July 26, 2024

It may not be an Academy Award-nominated film, but “The Interview” certainly stole our attention this year.
“The Interview” stars James Franco as celebrity interviewer Dave Skylark, host of “Skylark Tonight.” The movie also features its director Seth Rogen as Aaron Rapoport, producer of “Skylark Tonight.”
Skylark and Rapoport are approached by the CIA because they managed to schedule an interview with reclusive North Korean dictator and fan of “Skylark Tonight” Kim Jong-un (played by Randall Park).
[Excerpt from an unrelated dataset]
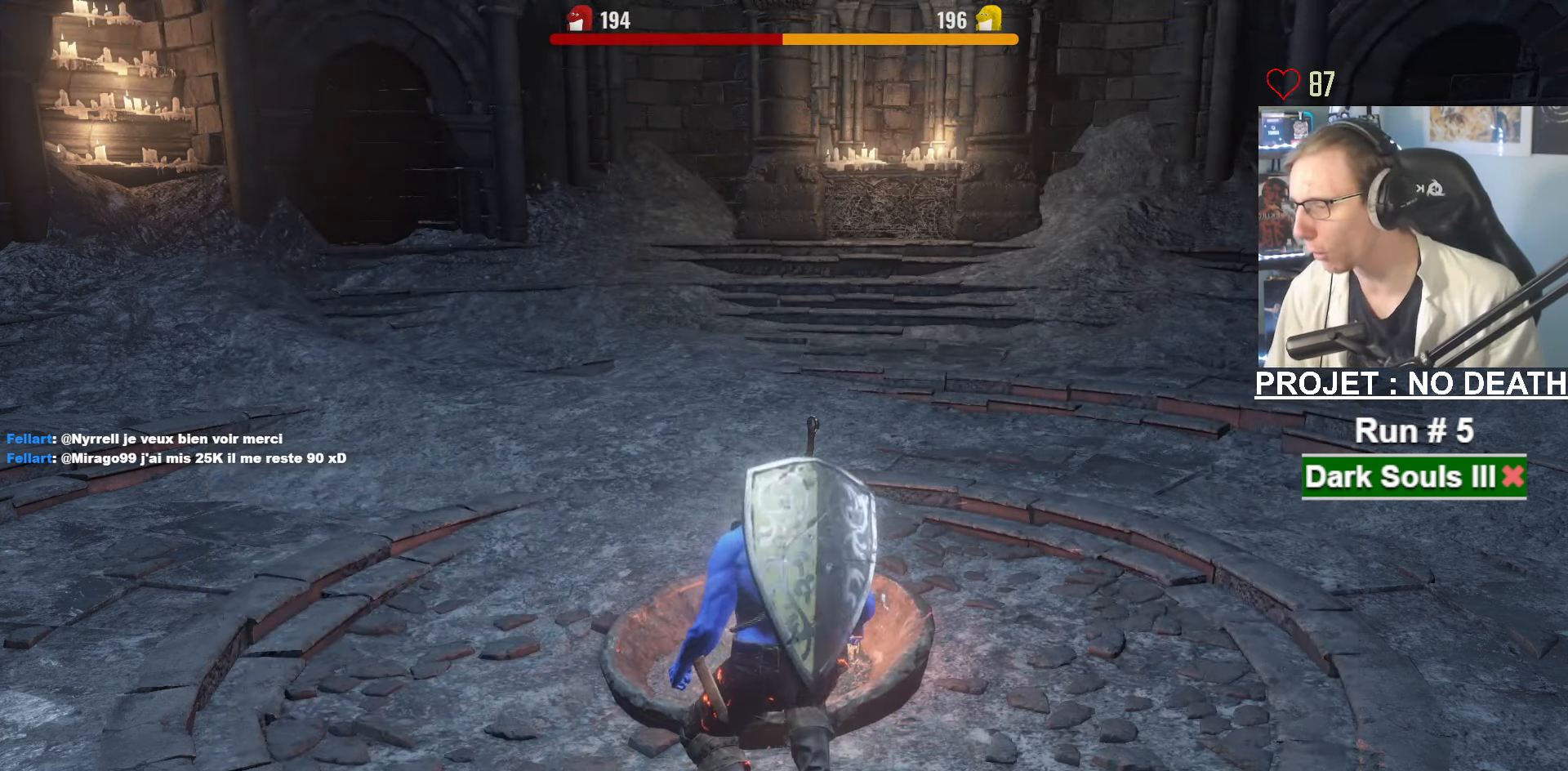
{"keys": [], "mouse": [], "events": []}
CIA Agent Lacey (Lizzy Caplan) plans to use their access to assassinate Kim Jong-un.
If you were expecting biting satire from this movie, you are going to be disappointed. For a movie that caused so much controversy, “The Interview” is little more than your standard male-driven comedy. The men are goofy, and the women are one-dimensional. “The Interview” gets some solid laughs, but never pushes the envelope.
The movie fails to say anything particularly insightful about North Korea’s leader. Instead of presenting a complex portrait, “The Interview” offers an American caricature with little truth to drive the comedy. If the best satire has reality behind it, this movie fails in that regard.
One of the movie’s strong points is when it satirizes the media’s constant coverage of celebrities’ lives. “Skylark Tonight” is a great parody of TMZ and MTV celebrity news. It does a great job showing how insane our celebrity culture has become.
At the beginning of the movie, Rapoport threatens to leave the show because he wants to cover hard-hitting news. I find this ironic because this film is exactly the kind of media junk food that Rapoport condemns. It is generally enjoyable, but in the end it doesn’t offer anything substantial.
“The Interview” is worth watching if you enjoy a low-brow buddy comedy. Just don’t let the hype that surrounded the movie’s release raise your expectations. In the end, critics should take “The Interview” for what it is and not for what we wanted it to be.
I don’t think Rogen or Franco are concerned about the poor reviews people gave “The Interview.” The movie got more publicity than any Oscar-winning film will this season. In the words of Skylark: “They hate us ’cause they ain’t us.”